Please return each record exactly, leaving nothing out.

+ + + + + + +

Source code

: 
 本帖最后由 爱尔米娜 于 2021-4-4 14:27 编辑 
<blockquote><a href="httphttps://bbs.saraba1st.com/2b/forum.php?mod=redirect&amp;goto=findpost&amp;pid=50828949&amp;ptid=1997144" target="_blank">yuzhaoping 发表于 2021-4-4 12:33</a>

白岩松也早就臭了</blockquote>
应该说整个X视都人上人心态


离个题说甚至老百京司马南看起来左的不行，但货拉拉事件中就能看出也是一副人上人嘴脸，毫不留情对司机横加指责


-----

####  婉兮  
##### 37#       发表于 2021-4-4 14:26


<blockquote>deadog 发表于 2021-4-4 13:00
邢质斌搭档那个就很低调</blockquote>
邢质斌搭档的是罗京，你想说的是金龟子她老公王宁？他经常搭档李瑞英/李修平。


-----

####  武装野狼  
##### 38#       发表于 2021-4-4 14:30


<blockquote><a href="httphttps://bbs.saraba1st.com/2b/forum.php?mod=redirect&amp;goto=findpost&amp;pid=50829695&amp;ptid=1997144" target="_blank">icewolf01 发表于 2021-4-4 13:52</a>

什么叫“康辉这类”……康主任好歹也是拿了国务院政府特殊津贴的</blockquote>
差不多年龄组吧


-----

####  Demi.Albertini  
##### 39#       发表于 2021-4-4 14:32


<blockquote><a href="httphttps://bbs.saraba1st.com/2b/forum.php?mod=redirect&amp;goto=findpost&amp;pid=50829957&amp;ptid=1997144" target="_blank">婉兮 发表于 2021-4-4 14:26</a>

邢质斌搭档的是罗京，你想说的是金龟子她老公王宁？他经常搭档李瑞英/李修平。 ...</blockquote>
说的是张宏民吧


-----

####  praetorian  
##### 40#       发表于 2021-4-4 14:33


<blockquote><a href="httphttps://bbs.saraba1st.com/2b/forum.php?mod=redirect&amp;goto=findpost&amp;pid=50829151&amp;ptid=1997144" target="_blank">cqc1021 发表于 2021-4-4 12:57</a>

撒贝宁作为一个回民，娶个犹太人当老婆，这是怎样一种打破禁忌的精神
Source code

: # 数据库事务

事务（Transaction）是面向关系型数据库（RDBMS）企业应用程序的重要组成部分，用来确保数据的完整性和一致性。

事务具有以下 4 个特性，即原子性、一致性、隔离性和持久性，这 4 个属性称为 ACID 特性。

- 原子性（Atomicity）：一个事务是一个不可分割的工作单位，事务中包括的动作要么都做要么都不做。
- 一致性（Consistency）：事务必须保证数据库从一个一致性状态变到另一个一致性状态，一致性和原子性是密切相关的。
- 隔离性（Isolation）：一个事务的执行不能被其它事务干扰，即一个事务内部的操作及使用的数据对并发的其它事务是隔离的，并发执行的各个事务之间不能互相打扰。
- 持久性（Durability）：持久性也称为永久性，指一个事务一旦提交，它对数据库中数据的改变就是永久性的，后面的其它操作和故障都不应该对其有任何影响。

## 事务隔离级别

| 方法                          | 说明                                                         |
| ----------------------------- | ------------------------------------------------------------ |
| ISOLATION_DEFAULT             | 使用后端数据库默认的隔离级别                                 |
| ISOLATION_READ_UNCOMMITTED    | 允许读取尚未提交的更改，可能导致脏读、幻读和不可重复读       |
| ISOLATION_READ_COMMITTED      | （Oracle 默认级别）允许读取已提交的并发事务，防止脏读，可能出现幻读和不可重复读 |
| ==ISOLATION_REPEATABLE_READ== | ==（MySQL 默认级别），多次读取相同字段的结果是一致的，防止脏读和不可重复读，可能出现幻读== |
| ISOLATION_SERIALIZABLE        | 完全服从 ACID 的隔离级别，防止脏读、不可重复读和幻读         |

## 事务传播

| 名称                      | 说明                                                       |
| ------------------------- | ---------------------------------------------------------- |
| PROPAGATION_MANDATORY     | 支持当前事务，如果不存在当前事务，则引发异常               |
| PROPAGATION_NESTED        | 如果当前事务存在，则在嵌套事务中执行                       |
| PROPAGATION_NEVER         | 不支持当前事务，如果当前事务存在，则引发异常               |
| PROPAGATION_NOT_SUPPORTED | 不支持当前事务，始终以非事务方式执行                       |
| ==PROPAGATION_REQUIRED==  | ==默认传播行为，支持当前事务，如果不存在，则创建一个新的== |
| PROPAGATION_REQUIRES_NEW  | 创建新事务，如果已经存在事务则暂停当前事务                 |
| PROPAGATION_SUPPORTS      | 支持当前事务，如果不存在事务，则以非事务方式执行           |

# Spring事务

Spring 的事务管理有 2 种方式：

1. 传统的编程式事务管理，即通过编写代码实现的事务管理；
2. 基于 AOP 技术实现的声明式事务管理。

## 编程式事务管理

+ + + + + + +

> **RESULT BELOW**
Source code

: 
 本帖最后由 爱尔米娜 于 2021-4-4 14:27 编辑 
<blockquote><a href="httphttps://bbs.saraba1st.com/2b/forum.php?mod=redirect&amp;goto=findpost&amp;pid=50828949&amp;ptid=1997144" target="_blank">yuzhaoping 发表于 2021-4-4 12:33</a>

白岩松也早就臭了</blockquote>
应该说整个X视都人上人心态


离个题说甚至老百京司马南看起来左的不行，但货拉拉事件中就能看出也是一副人上人嘴脸，毫不留情对司机横加指责


-----

####  婉兮  
##### 37#       发表于 2021-4-4 14:26


<blockquote>deadog 发表于 2021-4-4 13:00
邢质斌搭档那个就很低调</blockquote>
邢质斌搭档的是罗京，你想说的是金龟子她老公王宁？他经常搭档李瑞英/李修平。


-----

####  武装野狼  
##### 38#       发表于 2021-4-4 14:30


<blockquote><a href="httphttps://bbs.saraba1st.com/2b/forum.php?mod=redirect&amp;goto=findpost&amp;pid=50829695&amp;ptid=1997144" target="_blank">icewolf01 发表于 2021-4-4 13:52</a>

什么叫“康辉这类”……康主任好歹也是拿了国务院政府特殊津贴的</blockquote>
差不多年龄组吧


-----

####  Demi.Albertini  
##### 39#       发表于 2021-4-4 14:32


<blockquote><a href="httphttps://bbs.saraba1st.com/2b/forum.php?mod=redirect&amp;goto=findpost&amp;pid=50829957&amp;ptid=1997144" target="_blank">婉兮 发表于 2021-4-4 14:26</a>

邢质斌搭档的是罗京，你想说的是金龟子她老公王宁？他经常搭档李瑞英/李修平。 ...</blockquote>
说的是张宏民吧


-----

####  praetorian  
##### 40#       发表于 2021-4-4 14:33


<blockquote><a href="httphttps://bbs.saraba1st.com/2b/forum.php?mod=redirect&amp;goto=findpost&amp;pid=50829151&amp;ptid=1997144" target="_blank">cqc1021 发表于 2021-4-4 12:57</a>

撒贝宁作为一个回民，娶个犹太人当老婆，这是怎样一种打破禁忌的精神
Source code

: # 数据库事务

事务（Transaction）是面向关系型数据库（RDBMS）企业应用程序的重要组成部分，用来确保数据的完整性和一致性。

事务具有以下 4 个特性，即原子性、一致性、隔离性和持久性，这 4 个属性称为 ACID 特性。

- 原子性（Atomicity）：一个事务是一个不可分割的工作单位，事务中包括的动作要么都做要么都不做。
- 一致性（Consistency）：事务必须保证数据库从一个一致性状态变到另一个一致性状态，一致性和原子性是密切相关的。
- 隔离性（Isolation）：一个事务的执行不能被其它事务干扰，即一个事务内部的操作及使用的数据对并发的其它事务是隔离的，并发执行的各个事务之间不能互相打扰。
- 持久性（Durability）：持久性也称为永久性，指一个事务一旦提交，它对数据库中数据的改变就是永久性的，后面的其它操作和故障都不应该对其有任何影响。

## 事务隔离级别

| 方法                          | 说明                                                         |
| ----------------------------- | ------------------------------------------------------------ |
| ISOLATION_DEFAULT             | 使用后端数据库默认的隔离级别                                 |
| ISOLATION_READ_UNCOMMITTED    | 允许读取尚未提交的更改，可能导致脏读、幻读和不可重复读       |
| ISOLATION_READ_COMMITTED      | （Oracle 默认级别）允许读取已提交的并发事务，防止脏读，可能出现幻读和不可重复读 |
| ==ISOLATION_REPEATABLE_READ== | ==（MySQL 默认级别），多次读取相同字段的结果是一致的，防止脏读和不可重复读，可能出现幻读== |
| ISOLATION_SERIALIZABLE        | 完全服从 ACID 的隔离级别，防止脏读、不可重复读和幻读         |

## 事务传播

| 名称                      | 说明                                                       |
| ------------------------- | ---------------------------------------------------------- |
| PROPAGATION_MANDATORY     | 支持当前事务，如果不存在当前事务，则引发异常               |
| PROPAGATION_NESTED        | 如果当前事务存在，则在嵌套事务中执行                       |
| PROPAGATION_NEVER         | 不支持当前事务，如果当前事务存在，则引发异常               |
| PROPAGATION_NOT_SUPPORTED | 不支持当前事务，始终以非事务方式执行                       |
| ==PROPAGATION_REQUIRED==  | ==默认传播行为，支持当前事务，如果不存在，则创建一个新的== |
| PROPAGATION_REQUIRES_NEW  | 创建新事务，如果已经存在事务则暂停当前事务                 |
| PROPAGATION_SUPPORTS      | 支持当前事务，如果不存在事务，则以非事务方式执行           |

# Spring事务

Spring 的事务管理有 2 种方式：

1. 传统的编程式事务管理，即通过编写代码实现的事务管理；
2. 基于 AOP 技术实现的声明式事务管理。

## 编程式事务管理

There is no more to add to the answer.